President Obama has put sanctions and visa bans on members of the ruling party and far-right activists in Georgia. If the government doesn’t listen to calls to “walk back its anti-democratic actions and return to its Euro-Atlantic path,” Miller said, Washington could take action.

“We do not rule out further consequences if the direction of the Georgian government does not change,” he said, but he did not say what those consequences might be.

Problems with “constitutional order”

The former Soviet republic that broke away from Moscow in 1991 has minimal formal powers, but Zourabichvili has called the outcome a “Russian special operation.”

Her belief was expressed to Reuters in an interview: “The method used and the support of most probably Russian FSB (Federal Security Service) types is shown in this election.”

In response, Russia denied meddling in the election. The main political organization that replaced the KGB in the Soviet era, the FSB, could not be reached for comment.

Dmitry Peskov, a spokesman for the Kremlin, said that the election result was “the choice of the Georgian people.” He also said that the West was trying to destabilize the situation.

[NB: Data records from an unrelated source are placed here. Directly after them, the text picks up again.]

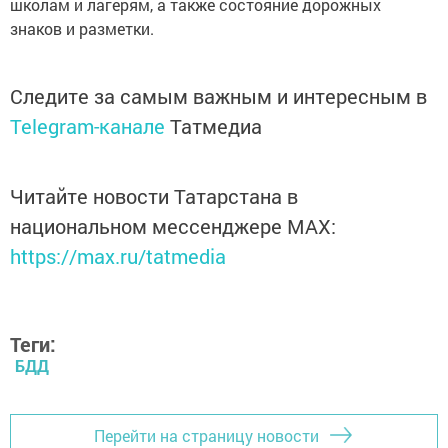
школам и лагерям, а также состояние дорожных
знаков и разметки.
Следите за самым важным и интересным в
Telegram-канале
Татмедиа
Читайте новости Татарстана в
национальном мессенджере MАХ:
https://max.ru/tatmedia
Теги:
БДД
Перейти на страницу новости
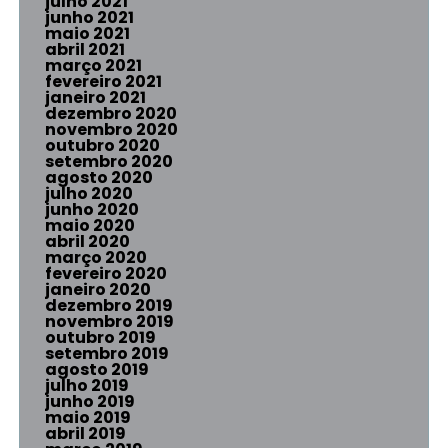
julho 2021
junho 2021
maio 2021
abril 2021
março 2021
fevereiro 2021
janeiro 2021
dezembro 2020
novembro 2020
outubro 2020
setembro 2020
agosto 2020
julho 2020
junho 2020
maio 2020
abril 2020
março 2020
fevereiro 2020
janeiro 2020
dezembro 2019
novembro 2019
outubro 2019
setembro 2019
agosto 2019
julho 2019
junho 2019
maio 2019
abril 2019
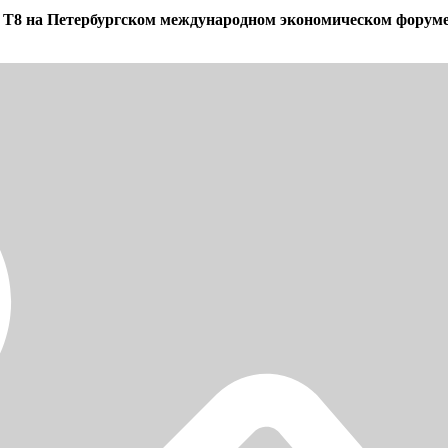
a T8 на Петербургском международном экономическом форуме.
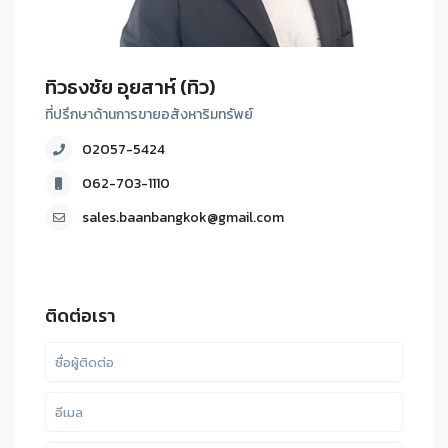
ทิวธงชัย อุยสาห์ (ทิว)
ที่ปรึกษาด้านการขายอสังหาริมทรัพย์
02057-5424
062-703-1110
sales.baanbangkok@gmail.com
ติดต่อเรา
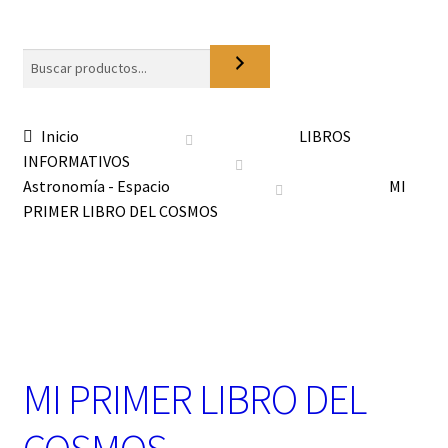
o
n
a
Buscar
u
n
a
Inicio
LIBROS
c
INFORMATIVOS
a
t
Astronomía - Espacio
MI
e
PRIMER LIBRO DEL COSMOS
g
o
r
í
a
MI PRIMER LIBRO DEL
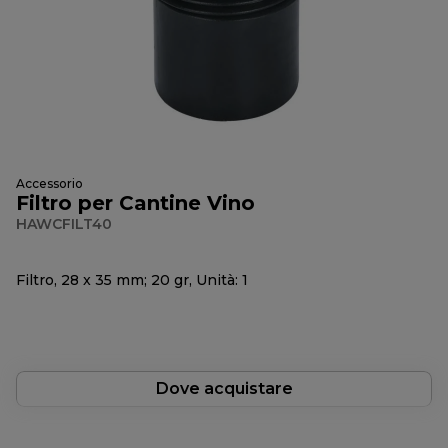
Accessorio
Filtro per Cantine Vino
HAWCFILT40
Filtro, 28 x 35 mm; 20 gr, Unità: 1
Dove acquistare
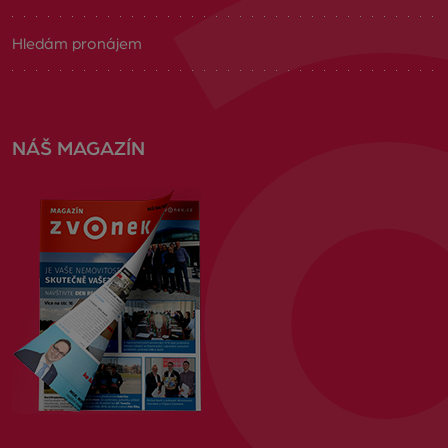
Hledám pronájem
NÁŠ MAGAZÍN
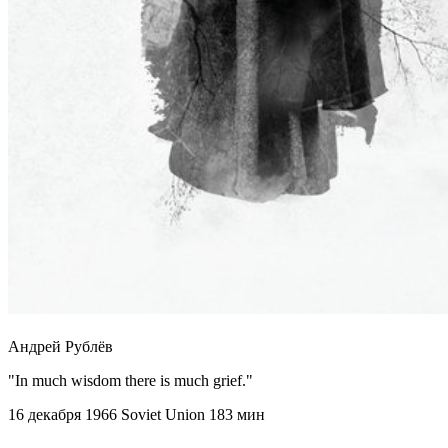
Андрей Рублёв
"In much wisdom there is much grief."
16 декабря 1966
Soviet Union
183 мин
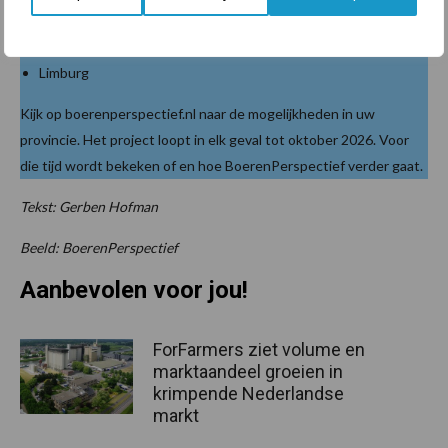
Brabant
Limburg
Kijk op boerenperspectief.nl naar de mogelijkheden in uw
provincie. Het project loopt in elk geval tot oktober 2026. Voor
die tijd wordt bekeken of en hoe BoerenPerspectief verder gaat.
Tekst: Gerben Hofman
Beeld: BoerenPerspectief
Aanbevolen voor jou!
ForFarmers ziet volume en
marktaandeel groeien in
krimpende Nederlandse
markt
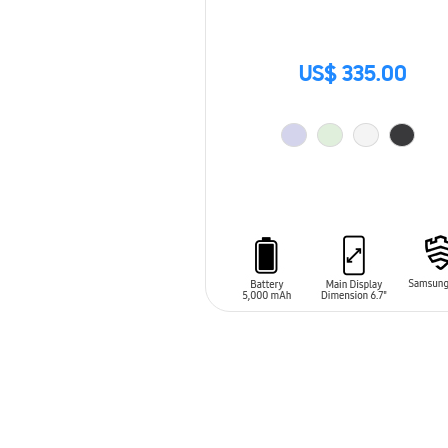
US$ 335.00
AÑADIR AL CARRITO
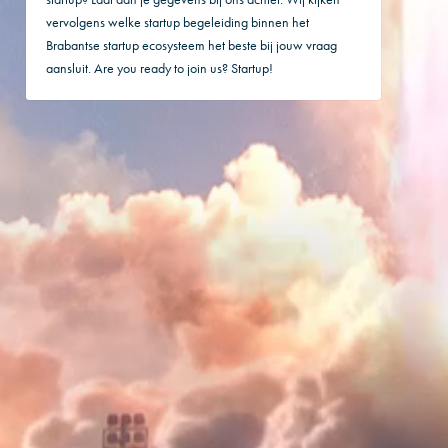
vervolgens welke startup begeleiding binnen het
Brabantse startup ecosysteem het beste bij jouw vraag
aansluit. Are you ready to join us? Startup!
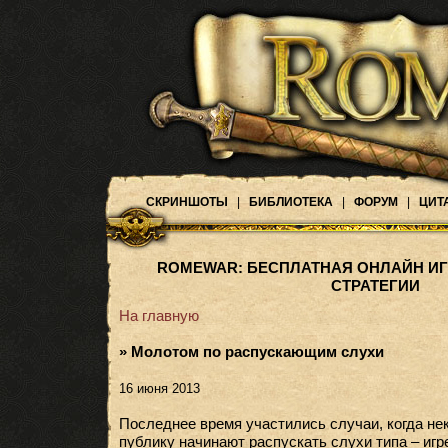
СКРИНШОТЫ
|
БИБЛИОТЕКА
|
ФОРУМ
|
ЦИТ
ROMEWAR: БЕСПЛАТНАЯ ОНЛАЙН ИГ
СТРАТЕГИИ
На главную
» Молотом по распускающим слухи
16 июня 2013
Последнее время участились случаи, когда нек
публику начинают распускать слухи типа – игре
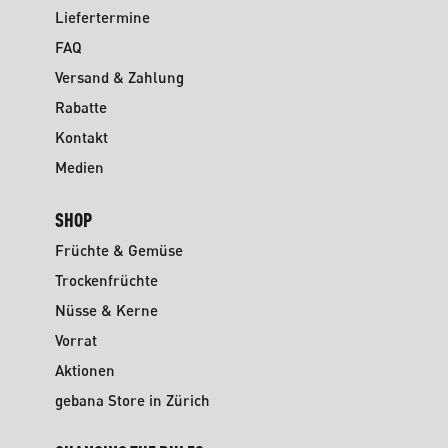
Liefertermine
FAQ
Versand & Zahlung
Rabatte
Kontakt
Medien
SHOP
Früchte & Gemüse
Trockenfrüchte
Nüsse & Kerne
Vorrat
Aktionen
gebana Store in Zürich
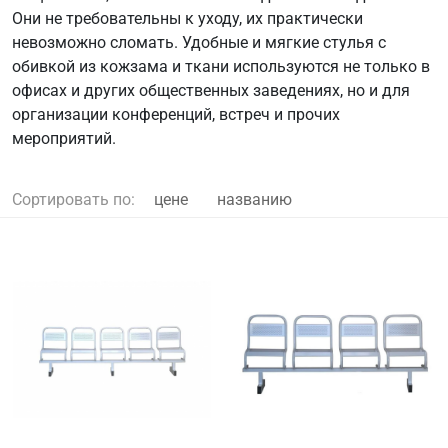
Они не требовательны к уходу, их практически
невозможно сломать. Удобные и мягкие стулья с
обивкой из кожзама и ткани используются не только в
офисах и других общественных заведениях, но и для
организации конференций, встреч и прочих
мероприятий.
Сортировать по:
цене
названию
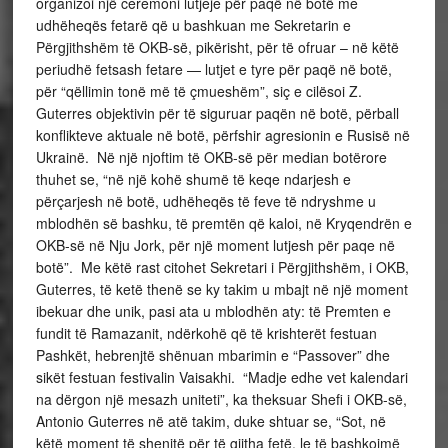
organizoi një ceremoni lutjeje për paqë në botë me
udhëheqës fetarë që u bashkuan me Sekretarin e
Përgjithshëm të OKB-së, pikërisht, për të ofruar – në këtë
periudhë fetsash fetare — lutjet e tyre për paqë në botë,
për “qëllimin tonë më të çmueshëm”, siç e cilësoi Z.
Guterres objektivin për të siguruar paqën në botë, përball
konflikteve aktuale në botë, përfshir agresionin e Rusisë në
Ukrainë. Në një njoftim të OKB-së për median botërore
thuhet se, “në një kohë shumë të keqe ndarjesh e
përçarjesh në botë, udhëheqës të feve të ndryshme u
mblodhën së bashku, të premtën që kaloi, në Kryqendrën e
OKB-së në Nju Jork, për një moment lutjesh për paqe në
botë”. Me këtë rast citohet Sekretari i Përgjithshëm, i OKB,
Guterres, të ketë thenë se ky takim u mbajt në një moment
ibekuar dhe unik, pasi ata u mblodhën aty: të Premten e
fundit të Ramazanit, ndërkohë që të krishterët festuan
Pashkët, hebrenjtë shënuan mbarimin e “Passover” dhe
sikët festuan festivalin Vaisakhi. “Madje edhe vet kalendari
na dërgon një mesazh uniteti”, ka theksuar Shefi i OKB-së,
Antonio Guterres në atë takim, duke shtuar se, “Sot, në
këtë moment të shenjtë për të gjitha fetë, le të bashkojmë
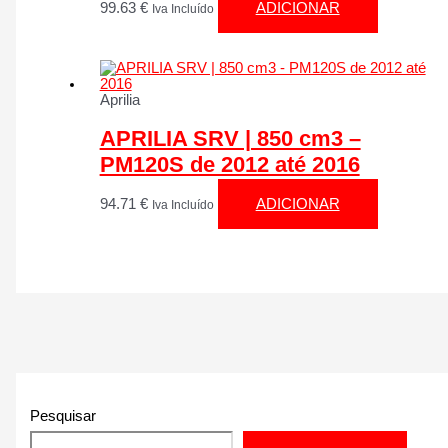
99.63
€
ADICIONAR
Iva Incluído
Aprilia
APRILIA SRV | 850 cm3 –
PM120S de 2012 até 2016
94.71
€
ADICIONAR
Iva Incluído
Pesquisar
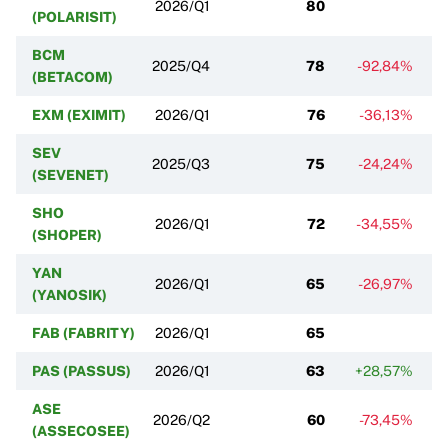
2026/Q1
80
(POLARISIT)
BCM
2025/Q4
78
-92,84%
(BETACOM)
EXM (EXIMIT)
2026/Q1
76
-36,13%
SEV
2025/Q3
75
-24,24%
(SEVENET)
SHO
2026/Q1
72
-34,55%
(SHOPER)
YAN
2026/Q1
65
-26,97%
(YANOSIK)
FAB (FABRITY)
2026/Q1
65
PAS (PASSUS)
2026/Q1
63
+28,57%
ASE
2026/Q2
60
-73,45%
(ASSECOSEE)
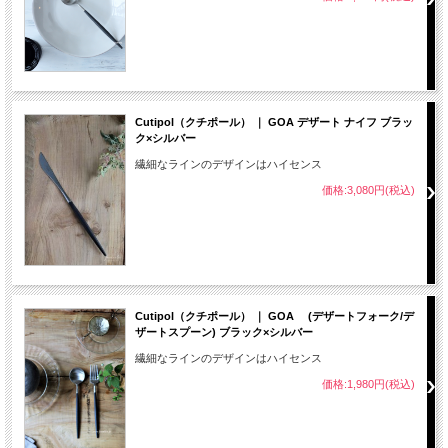
Cutipol（クチポール） ｜ GOA デザート ナイフ ブラッ
ク×シルバー
繊細なラインのデザインはハイセンス
価格:3,080円(税込)
Cutipol（クチポール） ｜ GOA (デザートフォーク/デ
ザートスプーン) ブラック×シルバー
繊細なラインのデザインはハイセンス
価格:1,980円(税込)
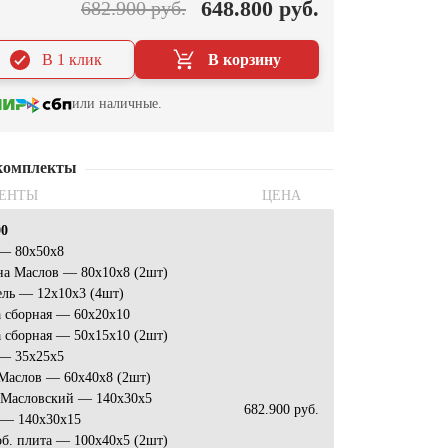
648.800 руб.
682.900 руб.
В 1 клик
В корзину
или наличные.
комплекты
ЕНТЫ
ЦЕНА
00
 — 80x50x8
на Маслов — 80х10х8 (2шт)
ель — 12х10х3 (4шт)
 сборная — 60х20х10
 сборная — 50х15х10 (2шт)
 — 35x25x5
 Маслов — 60x40x8 (2шт)
 Масловский — 140x30x5
682.900 руб.
 — 140x30x15
б. плита — 100x40x5 (2шт)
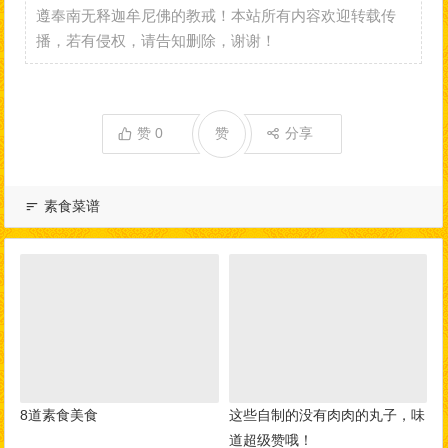
遵奉南无释迦牟尼佛的教戒！本站所有内容欢迎转载传
播，若有侵权，请告知删除，谢谢！
赞
0
赞
分享
素食菜谱
8道素食美食
这些自制的没有肉肉的丸子，味
道超级赞哦！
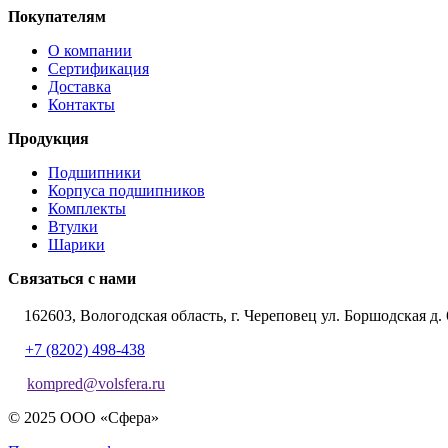
Покупателям
О компании
Сертификация
Доставка
Контакты
Продукция
Подшипники
Корпуса подшипников
Комплекты
Втулки
Шарики
Связаться с нами
162603, Вологодская область, г. Череповец ул. Боршодская д. 
+7 (8202) 498-438
kompred@volsfera.ru
© 2025 ООО «Сфера»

Numerous polls showed that many Georgians disliked Russia because it backed two separate areas of Georgia. For a long time, Georgia was one of the most pro-Western countries to come out of the Soviet Union. In 2008, Russia beat Georgia in a short fight over the rebellious region of South Ossetia.

Local media claimed that Prime Minister Irakli Kobakhidze said the opposition was trying to “shake the constitutional order.” It was his government’s promise to stay committed to European unity.

Using official numbers, Georgian Dream got 54% of the vote, which is 1.12 million votes. This is 335,000 votes more than the four biggest opposition parties put together, which are very divided.

It won by huge margins—up to 90%—in some rural areas, but not so well in Tbilisi and other big towns.

Gadzina Ivanishvili, who started Georgian Dream and is generally seen as the most important person in the 3.7 million-person country, praised the people of Georgia for their choice. Voting was free and fair, according to the poll board.